> _SUPPLIED TEXT_:
===

Now the restore process is too slow but supports point-in-time restore.

New restore aims to be 2x faster than the current partial-parallel restore system in FDB
But 2x faster than now is still too slow.

So I think on faster alternatives.

  1. If the disk is without snapshot capability then there are some software solutions that bring such capability. For example, lvm or disk vitrualisation.

Unfortunally all snapshot solutions require a separate disk area for data differences. Because fdb rewrites all data blocks often, the size of this area becomes quasi-equal to the snapshot size. If we need several snapshots (ex. dayly), the additional disk space becomes too large.

  1. Disk-level snapshot is not the only possible solution. We can use file-level backups and restore that are a slower than snapshots but are still much faster than fdbrestore. For example, copying files or tar-gz them.

===

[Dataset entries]

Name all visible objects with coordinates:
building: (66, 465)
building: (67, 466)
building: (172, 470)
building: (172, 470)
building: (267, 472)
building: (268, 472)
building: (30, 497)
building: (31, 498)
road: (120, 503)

===

> _TASK DESCRIPTION_: Rewrite the paragraph in the post on FDB restore speed that starts "Disk-level snapshot is not the only possible solution" as a brief list, keeping its main facts.

> _EXPECTED ANSWER_:
- Disk-level snapshots are not the only option.
- File-level backup and restore can be used instead.
- This is slower than snapshots but still much faster than fdbrestore.
- Examples: copying the files or packing them with tar-gz.